Most computer crimes originate in Russia and other Eastern European countries, according to U.S. law enforcement officers, but officials do not have the capability to pinpoint whether such attacks are sponsored by criminal enterprises or nation states, they told Senate lawmakers on Tuesday.

Easy, cheap access to the Internet, particularly in that region, has facilitated tax refund scams, ATM fraud and U.S. proprietary data theft, Justice Department officials said during a Senate Judiciary subcommittee hearing on cyber crime.

"Right now, we see on the criminal side a majority of the attacks coming from the individuals who are located in Russia and Eastern European countries," said Gordon Snow, assistant director of the FBI's cyber division. "We see that very large part of the world -- that's extremely connected -- being an area where a lot of the threat is coming from."

Such perpetrators often communicate through chat rooms in a "cyber underground" dedicated to stealing and exploiting identity and financial data, officials testified. Increasingly, they resort to carding, or using a victim's credit or debit card account number -- not only to cash out cards -- but also to sell and resell the identifying data, to hack into other computer systems and commit Internet auction fraud, officials added.
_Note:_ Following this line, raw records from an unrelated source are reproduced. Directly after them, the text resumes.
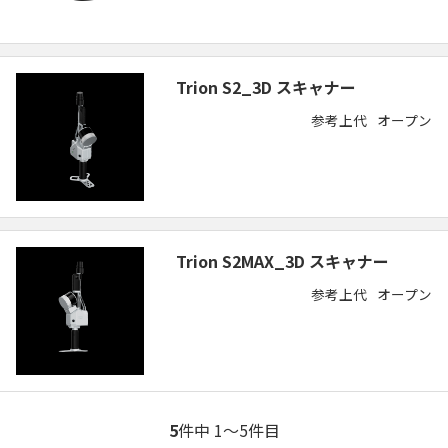
Trion S2_3D スキャナー
参考上代
オープン
Trion S2MAX_3D スキャナー
参考上代
オープン
5
件中 1〜5件目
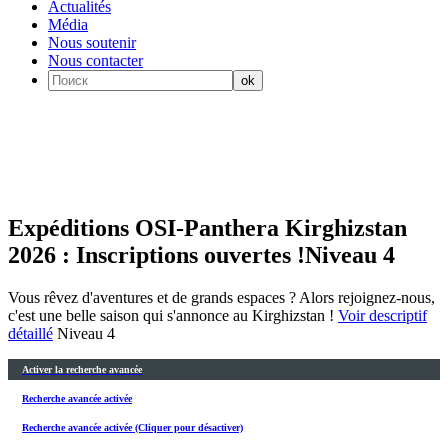
Actualités
Média
Nous soutenir
Nous contacter
Expéditions OSI-Panthera Kirghizstan
2026 : Inscriptions ouvertes !
Niveau 4
Vous rêvez d'aventures et de grands espaces ? Alors rejoignez-nous,
c'est une belle saison qui s'annonce au Kirghizstan !
Voir descriptif
détaillé
Niveau 4
Activer la recherche avancée
Recherche avancée activée
Recherche avancée activée (Cliquer pour désactiver)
U.S. law enforcement agents have raided many of these communities, yet, as lawmakers underscored, it is hard to determine who or what is stoking the criminal activity.

"China is directing the single largest, most intensive foreign intelligence gathering effort since the Cold War against the United States," said Sen. Orrin G. Hatch, R-Utah. "Methods for conducting informational warfare to advance the goals of the nation state might also involve secretly sponsoring terrorists. China is often cited as providing government support to computer hackers."

The Secret Service, an agency within the Homeland Security Department authorized to investigate computer crime, two weeks ago obtained a long-term visa to open an office in Beijing, said Pablo Martinez, deputy special agent in charge of the Secret Service criminal investigative division. The Secret Service already has an office in Russia.

Snow said law enforcement and intelligence agencies governmentwide coordinate to try to trace the source of a threat.

"The successes that we've had have been many," he said. "The problem with it is that there are still some very high-profile cases that we've seen, just by looking through The Wall Street Journal or any other media outlet, where we still don't know to this day who the attacker is, what state we can attribute it to, or who that person behind the keyboard was."

Snow cited the recent breach of a network owned by the parent company of the Nasdaq Stock Market in New York as an example of the kind of attack directed against important U.S. infrastructure that is difficult to pin to a clear culprit. "As we would in response to any such breach, the FBI is working to identify the scope of the intrusion and assist the victim in the remediation process," he testified.

The cost of cyber crime to the U.S. economy also is hard to decipher. Often, businesses do not disclose attacks, preferring to absorb the cost rather than reveal vulnerability, so it is impossible for officials to accurately quantify the total financial damage. Snow pointed to one 2010 estimate from the Ponemon Institute and security firm ArcSight that calculated the median annual cost of Internet crime for an entity ranges from $1 million to $52 million.